[Dataset entries]
########################################

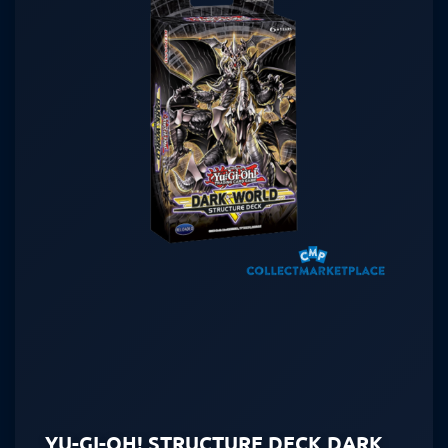
YU-GI-OH! STRUCTURE DECK DARK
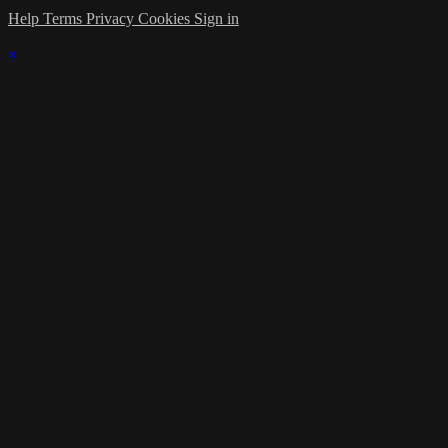
Help
Terms
Privacy
Cookies
Sign in
×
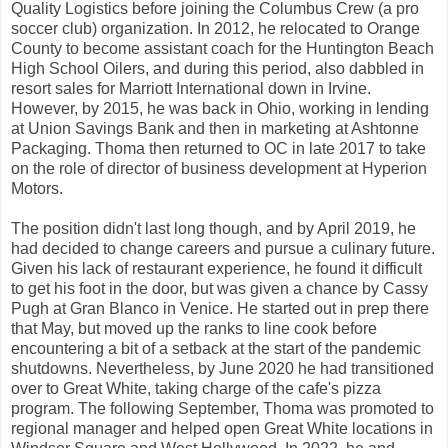
Quality Logistics before joining the Columbus Crew (a pro
soccer club) organization. In 2012, he relocated to Orange
County to become assistant coach for the Huntington Beach
High School Oilers, and during this period, also dabbled in
resort sales for Marriott International down in Irvine.
However, by 2015, he was back in Ohio, working in lending
at Union Savings Bank and then in marketing at Ashtonne
Packaging. Thoma then returned to OC in late 2017 to take
on the role of director of business development at Hyperion
Motors.
The position didn't last long though, and by April 2019, he
had decided to change careers and pursue a culinary future.
Given his lack of restaurant experience, he found it difficult
to get his foot in the door, but was given a chance by Cassy
Pugh at Gran Blanco in Venice. He started out in prep there
that May, but moved up the ranks to line cook before
encountering a bit of a setback at the start of the pandemic
shutdowns. Nevertheless, by June 2020 he had transitioned
over to Great White, taking charge of the cafe's pizza
program. The following September, Thoma was promoted to
regional manager and helped open Great White locations in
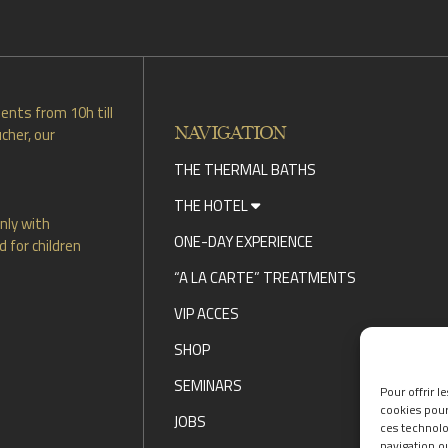
DISCOVER OUR PROMOTIONS BY CLICKING
HERE
ents from 10h till
NAVIGATION
cher, our
THE THERMAL BATHS
THE HOTEL
nly with
ONE-DAY EXPERIENCE
 for children
“A LA CARTE” TREATMENTS
VIP ACCES
SHOP
SEMINARS
Pour offrir l
cookies pour
JOBS
ces technolo
navigation ou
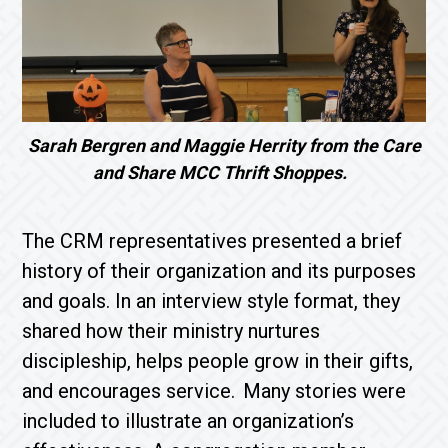
Sarah Bergren and Maggie Herrity from the Care
and Share MCC Thrift Shoppes.
The CRM representatives presented a brief
history of their organization and its purposes
and goals. In an interview style format, they
shared how their ministry nurtures
discipleship, helps people grow in their gifts,
and encourages service. Many stories were
included to illustrate an organization’s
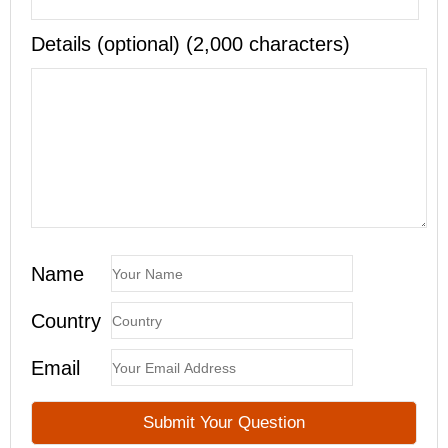
Details (optional) (2,000 characters)
Name
Country
Email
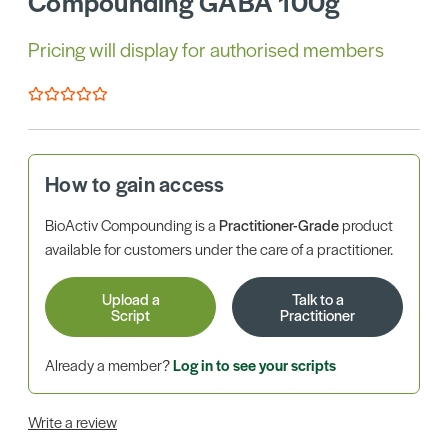
Compounding GABA 100g
Pricing will display for authorised members
How to gain access
BioActiv Compounding is a
Practitioner-Grade
product
available for customers under the care of a practitioner.
Upload a
Talk to a
Script
Practitioner
Already a member?
Log in to see your scripts
Write a review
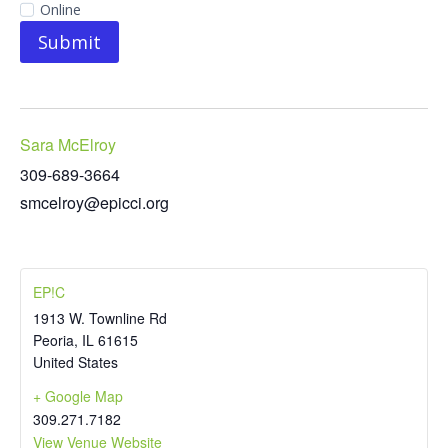
Online
Submit
Sara McElroy
309-689-3664
smcelroy@epicci.org
EP!C
1913 W. Townline Rd
Peoria
,
IL
61615
United States
+ Google Map
309.271.7182
View Venue Website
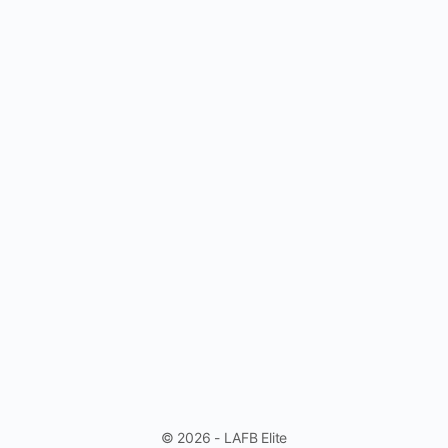
© 2026 - LAFB Elite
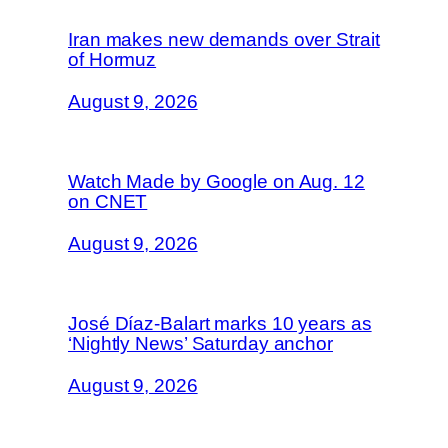
Iran makes new demands over Strait
of Hormuz
August 9, 2026
Watch Made by Google on Aug. 12
on CNET
August 9, 2026
José Díaz-Balart marks 10 years as
‘Nightly News’ Saturday anchor
August 9, 2026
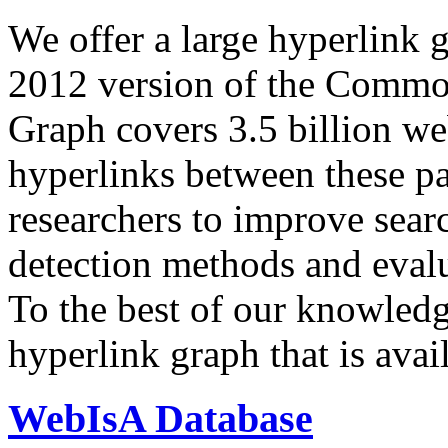
We offer a large
hyperlink 
2012 version of the Comm
Graph covers 3.5 billion we
hyperlinks between these p
researchers to improve sear
detection methods and evalu
To the best of our knowledge
hyperlink graph that is avail
WebIsA Database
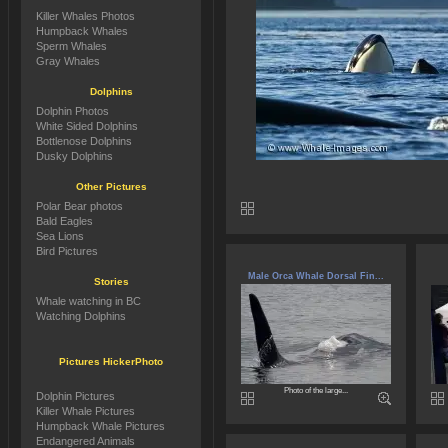
Killer Whales Photos
Humpback Whales
Sperm Whales
Gray Whales
Dolphins
Dolphin Photos
White Sided Dolphins
Bottlenose Dolphins
Dusky Dolphins
Other Pictures
Polar Bear photos
Bald Eagles
Sea Lions
Bird Pictures
Male Orca Whale Dorsal Fin...
Stories
Whale watching in BC
Watching Dolphins
Pictures HickerPhoto
Photo of the large...
Dolphin Pictures
Killer Whale Pictures
Humpback Whale Pictures
Endangered Animals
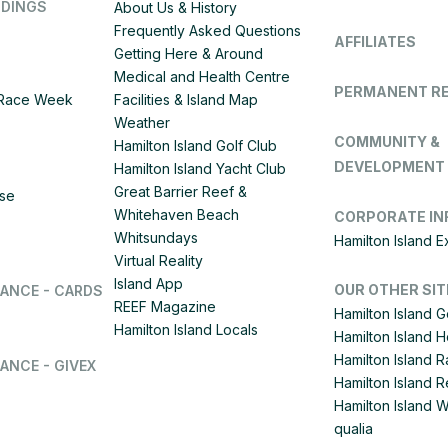
DDINGS
About Us & History
Frequently Asked Questions
AFFILIATES
Getting Here & Around
Medical and Health Centre
PERMANENT R
d Race Week
Facilities & Island Map
Weather
COMMUNITY &
Hamilton Island Golf Club
DEVELOPMENT
Hamilton Island Yacht Club
Great Barrier Reef &
ise
Whitehaven Beach
CORPORATE IN
Whitsundays
Hamilton Island 
Virtual Reality
Island App
OUR OTHER SIT
LANCE - CARDS
REEF Magazine
Hamilton Island G
Hamilton Island Locals
Hamilton Island 
Hamilton Island
ANCE - GIVEX
Hamilton Island R
Hamilton Island 
qualia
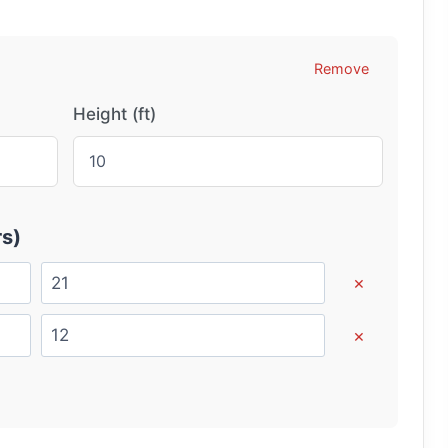
Remove
Height (ft)
s)
×
×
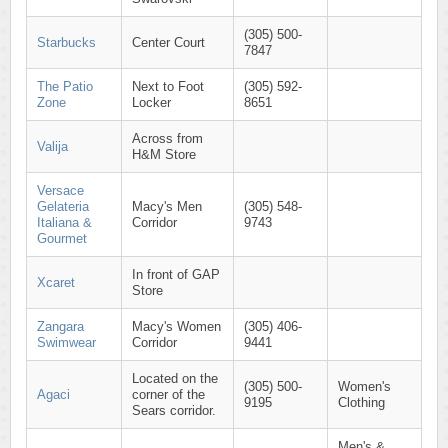
(305) 500-
Starbucks
Center Court
7847
The Patio
Next to Foot
(305) 592-
Zone
Locker
8651
Across from
Valija
H&M Store
Versace
Gelateria
Macy's Men
(305) 548-
Italiana &
Corridor
9743
Gourmet
In front of GAP
Xcaret
Store
Zangara
Macy's Women
(305) 406-
Swimwear
Corridor
9441
Located on the
(305) 500-
Women's
Agaci
corner of the
9195
Clothing
Sears corridor.
Men's &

########################################

TASK: State how many lines of the data above contain the word "their".

RESPONSE: 3